Jazz live
Publié le 29 Mar 2025

Era#P du batteur Elie Martin-Charrière au Petit Duc aixois

J’étais très curieuse de retrouver dans ce club aixois à la programmation impeccable et à l’équipe technique efficace ( https://www.lepetitduc.net/ ) ce jeune musicien d’origine bourguignonne découvert pour ma part à Avignon puis revu à Cluny dans le trio de l’accordéoniste Noe Clerc pour son album de 2018 Secret Place (No Mad Jazz ), car il me semble faire partie des batteurs de cette nouvelle génération qui, sans révolutionner peut être la pratique de l’instrument, assurent une relève plus que prometteuse à l’instar des Ariel Tessier, Gauthier Garrigue, Arnaud Dolmen…

Tombé dans le jazz tout jeune avec des parents musiciens, après une formation solide en 2013 au CNSM et la rencontre décisive du Belge Dré Pallemaerts, le musicien s’est frotté à divers groupes ( Noël Huchard, Robinson Khoury ). Il est entré en jazz quand l’altiste Pierrick Pedron l’a choisi pour le deuxième volet, la partie française de son diptyque Fifty Fifty 50 (Gazebo) et Il a poursuivi l’aventure dans la version en quartet de l’altiste revisitant The Shape of Jazz To Come d’Ornette Coleman. Sans nul doute un hommage original comme sait les faire Pedron soulignant à sa façon le Something Else qui précisait le titre.

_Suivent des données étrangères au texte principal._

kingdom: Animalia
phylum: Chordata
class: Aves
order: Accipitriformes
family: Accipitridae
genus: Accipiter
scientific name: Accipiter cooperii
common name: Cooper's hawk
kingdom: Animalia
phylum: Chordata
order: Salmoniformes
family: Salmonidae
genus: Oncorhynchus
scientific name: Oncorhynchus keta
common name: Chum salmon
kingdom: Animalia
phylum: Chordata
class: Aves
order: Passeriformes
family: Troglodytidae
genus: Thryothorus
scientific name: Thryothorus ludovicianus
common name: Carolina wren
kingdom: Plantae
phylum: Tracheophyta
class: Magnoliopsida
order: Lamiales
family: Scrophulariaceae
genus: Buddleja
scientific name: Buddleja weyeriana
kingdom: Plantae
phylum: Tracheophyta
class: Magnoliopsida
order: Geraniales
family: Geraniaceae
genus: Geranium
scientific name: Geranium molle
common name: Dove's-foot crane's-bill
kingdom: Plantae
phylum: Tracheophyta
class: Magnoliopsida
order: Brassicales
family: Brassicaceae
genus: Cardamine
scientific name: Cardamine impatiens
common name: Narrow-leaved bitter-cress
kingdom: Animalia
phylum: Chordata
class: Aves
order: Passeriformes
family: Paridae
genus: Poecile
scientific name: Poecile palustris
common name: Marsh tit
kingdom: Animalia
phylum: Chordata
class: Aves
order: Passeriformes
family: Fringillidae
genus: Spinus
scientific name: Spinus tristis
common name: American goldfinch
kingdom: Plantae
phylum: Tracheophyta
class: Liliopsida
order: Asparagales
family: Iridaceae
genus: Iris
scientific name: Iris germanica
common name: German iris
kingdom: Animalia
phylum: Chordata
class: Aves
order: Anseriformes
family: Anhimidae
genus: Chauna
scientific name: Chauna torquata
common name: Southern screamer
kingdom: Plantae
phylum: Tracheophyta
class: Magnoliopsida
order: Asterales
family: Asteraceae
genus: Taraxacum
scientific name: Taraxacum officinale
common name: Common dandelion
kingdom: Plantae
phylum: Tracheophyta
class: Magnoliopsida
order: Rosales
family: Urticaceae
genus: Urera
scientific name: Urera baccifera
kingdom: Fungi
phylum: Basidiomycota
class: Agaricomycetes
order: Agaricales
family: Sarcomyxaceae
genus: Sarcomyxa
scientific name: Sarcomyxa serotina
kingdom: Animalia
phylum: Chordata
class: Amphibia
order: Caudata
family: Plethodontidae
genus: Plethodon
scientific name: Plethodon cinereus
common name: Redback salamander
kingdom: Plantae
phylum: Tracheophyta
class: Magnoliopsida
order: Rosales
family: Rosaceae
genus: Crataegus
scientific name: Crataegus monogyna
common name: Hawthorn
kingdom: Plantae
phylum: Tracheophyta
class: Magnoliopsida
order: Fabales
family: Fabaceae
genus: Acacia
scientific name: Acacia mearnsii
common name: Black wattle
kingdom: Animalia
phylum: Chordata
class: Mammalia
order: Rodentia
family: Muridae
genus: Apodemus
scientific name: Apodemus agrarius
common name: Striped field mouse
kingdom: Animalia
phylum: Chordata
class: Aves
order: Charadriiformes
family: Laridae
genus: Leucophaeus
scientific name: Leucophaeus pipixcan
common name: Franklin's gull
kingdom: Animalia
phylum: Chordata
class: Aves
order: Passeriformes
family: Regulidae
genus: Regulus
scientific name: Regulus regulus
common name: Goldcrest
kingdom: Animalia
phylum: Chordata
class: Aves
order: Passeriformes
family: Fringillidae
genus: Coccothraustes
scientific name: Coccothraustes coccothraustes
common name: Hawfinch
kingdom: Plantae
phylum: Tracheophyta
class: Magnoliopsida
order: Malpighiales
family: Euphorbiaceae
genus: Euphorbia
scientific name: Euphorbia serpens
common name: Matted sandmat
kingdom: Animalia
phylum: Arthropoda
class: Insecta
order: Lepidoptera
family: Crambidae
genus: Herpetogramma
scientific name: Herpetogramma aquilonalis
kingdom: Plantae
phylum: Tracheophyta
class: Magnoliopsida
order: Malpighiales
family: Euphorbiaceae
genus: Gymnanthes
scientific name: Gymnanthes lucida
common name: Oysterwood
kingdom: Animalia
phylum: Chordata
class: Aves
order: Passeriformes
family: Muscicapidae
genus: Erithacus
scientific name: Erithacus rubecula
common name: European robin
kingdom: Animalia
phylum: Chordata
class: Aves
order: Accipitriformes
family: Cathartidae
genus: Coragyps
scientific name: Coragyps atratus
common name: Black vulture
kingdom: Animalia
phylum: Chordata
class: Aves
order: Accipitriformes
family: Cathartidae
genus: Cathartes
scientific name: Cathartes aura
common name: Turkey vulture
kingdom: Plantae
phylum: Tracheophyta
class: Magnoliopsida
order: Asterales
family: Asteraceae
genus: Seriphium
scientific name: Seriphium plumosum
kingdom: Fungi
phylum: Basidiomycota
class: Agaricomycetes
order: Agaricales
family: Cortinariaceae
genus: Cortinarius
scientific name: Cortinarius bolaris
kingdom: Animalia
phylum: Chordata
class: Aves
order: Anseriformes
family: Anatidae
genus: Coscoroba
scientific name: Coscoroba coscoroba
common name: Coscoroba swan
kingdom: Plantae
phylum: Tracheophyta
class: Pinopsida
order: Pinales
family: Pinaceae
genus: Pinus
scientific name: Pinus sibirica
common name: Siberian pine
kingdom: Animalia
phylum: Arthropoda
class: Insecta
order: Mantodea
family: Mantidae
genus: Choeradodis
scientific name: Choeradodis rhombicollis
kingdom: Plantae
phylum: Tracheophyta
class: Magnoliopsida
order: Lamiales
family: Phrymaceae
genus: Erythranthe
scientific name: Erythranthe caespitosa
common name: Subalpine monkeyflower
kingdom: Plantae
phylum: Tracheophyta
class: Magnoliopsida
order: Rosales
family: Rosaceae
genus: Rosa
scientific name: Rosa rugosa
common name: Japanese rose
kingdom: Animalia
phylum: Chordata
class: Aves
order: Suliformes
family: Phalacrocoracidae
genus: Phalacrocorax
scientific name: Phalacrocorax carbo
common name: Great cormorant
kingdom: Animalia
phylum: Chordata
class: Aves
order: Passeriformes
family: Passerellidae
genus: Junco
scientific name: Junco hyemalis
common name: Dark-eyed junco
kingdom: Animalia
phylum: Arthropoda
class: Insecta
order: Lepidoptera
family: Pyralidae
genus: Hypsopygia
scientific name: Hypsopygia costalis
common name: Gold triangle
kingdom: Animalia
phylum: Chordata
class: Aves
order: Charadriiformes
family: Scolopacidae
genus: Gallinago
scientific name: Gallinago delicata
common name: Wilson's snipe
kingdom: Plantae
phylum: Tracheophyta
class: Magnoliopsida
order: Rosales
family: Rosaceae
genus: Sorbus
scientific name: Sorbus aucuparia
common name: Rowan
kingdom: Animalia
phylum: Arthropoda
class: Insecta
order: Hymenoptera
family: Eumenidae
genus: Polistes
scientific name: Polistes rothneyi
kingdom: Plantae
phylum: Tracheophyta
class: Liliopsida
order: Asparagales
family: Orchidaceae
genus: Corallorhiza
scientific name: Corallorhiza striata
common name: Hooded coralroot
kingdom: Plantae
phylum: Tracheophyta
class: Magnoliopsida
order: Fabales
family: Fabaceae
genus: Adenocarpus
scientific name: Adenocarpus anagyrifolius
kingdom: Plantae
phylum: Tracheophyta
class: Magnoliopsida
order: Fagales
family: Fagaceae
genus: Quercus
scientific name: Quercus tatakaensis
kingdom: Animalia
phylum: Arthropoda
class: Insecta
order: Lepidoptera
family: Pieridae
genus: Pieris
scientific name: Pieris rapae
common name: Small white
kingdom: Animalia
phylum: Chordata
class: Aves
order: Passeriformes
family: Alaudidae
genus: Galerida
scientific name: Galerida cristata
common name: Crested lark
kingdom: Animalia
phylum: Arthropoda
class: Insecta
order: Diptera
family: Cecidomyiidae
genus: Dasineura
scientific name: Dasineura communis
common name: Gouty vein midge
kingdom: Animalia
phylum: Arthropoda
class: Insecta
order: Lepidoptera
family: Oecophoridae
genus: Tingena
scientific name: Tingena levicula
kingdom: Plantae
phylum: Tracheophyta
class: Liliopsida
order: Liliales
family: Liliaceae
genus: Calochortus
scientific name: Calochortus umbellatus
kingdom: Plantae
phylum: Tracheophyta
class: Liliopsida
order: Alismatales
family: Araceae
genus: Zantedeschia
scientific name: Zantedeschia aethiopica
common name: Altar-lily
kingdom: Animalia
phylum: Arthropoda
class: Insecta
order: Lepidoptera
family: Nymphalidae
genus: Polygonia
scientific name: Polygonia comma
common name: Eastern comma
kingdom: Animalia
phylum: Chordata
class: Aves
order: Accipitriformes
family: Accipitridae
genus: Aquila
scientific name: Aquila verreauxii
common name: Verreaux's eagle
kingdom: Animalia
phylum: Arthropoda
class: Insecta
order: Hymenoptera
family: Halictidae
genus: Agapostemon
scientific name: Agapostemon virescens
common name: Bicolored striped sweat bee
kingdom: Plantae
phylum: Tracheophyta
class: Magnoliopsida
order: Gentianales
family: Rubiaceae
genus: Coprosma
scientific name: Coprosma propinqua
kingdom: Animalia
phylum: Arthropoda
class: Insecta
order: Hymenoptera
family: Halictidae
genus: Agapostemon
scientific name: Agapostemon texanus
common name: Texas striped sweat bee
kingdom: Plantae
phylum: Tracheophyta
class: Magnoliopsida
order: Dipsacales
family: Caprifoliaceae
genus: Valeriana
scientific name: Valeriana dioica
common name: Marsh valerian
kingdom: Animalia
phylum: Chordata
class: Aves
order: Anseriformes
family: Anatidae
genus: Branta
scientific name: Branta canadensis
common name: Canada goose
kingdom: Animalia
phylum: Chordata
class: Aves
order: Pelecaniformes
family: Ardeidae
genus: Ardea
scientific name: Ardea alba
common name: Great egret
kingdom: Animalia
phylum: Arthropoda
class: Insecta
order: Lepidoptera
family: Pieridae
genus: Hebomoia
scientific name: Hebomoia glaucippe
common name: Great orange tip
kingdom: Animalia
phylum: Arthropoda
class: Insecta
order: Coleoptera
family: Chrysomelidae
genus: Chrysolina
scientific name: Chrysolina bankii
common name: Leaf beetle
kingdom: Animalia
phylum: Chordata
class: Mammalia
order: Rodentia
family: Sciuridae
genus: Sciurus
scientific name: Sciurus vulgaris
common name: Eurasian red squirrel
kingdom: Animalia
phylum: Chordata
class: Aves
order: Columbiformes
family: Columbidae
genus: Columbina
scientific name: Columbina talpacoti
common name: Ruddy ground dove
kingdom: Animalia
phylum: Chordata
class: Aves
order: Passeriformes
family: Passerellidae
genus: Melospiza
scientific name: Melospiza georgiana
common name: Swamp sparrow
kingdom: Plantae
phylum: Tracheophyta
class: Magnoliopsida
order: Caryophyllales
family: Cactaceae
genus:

Elie Martin-Charrière se positionne comme leader avec ce deuxième album au titre mystérieux et incompréhensible avant qu’il ne l’explicite, en fait une anagramme du nom de Dré Paellemarts, son mentor : « Percussions psychologiques, patterns prophétiques, Era #P illustre le Présent pour utiliser une figure du passé qui avait lui même changé le monde en Pourpre » un titre créé en 2016 Tell The « Era P’s » Dream.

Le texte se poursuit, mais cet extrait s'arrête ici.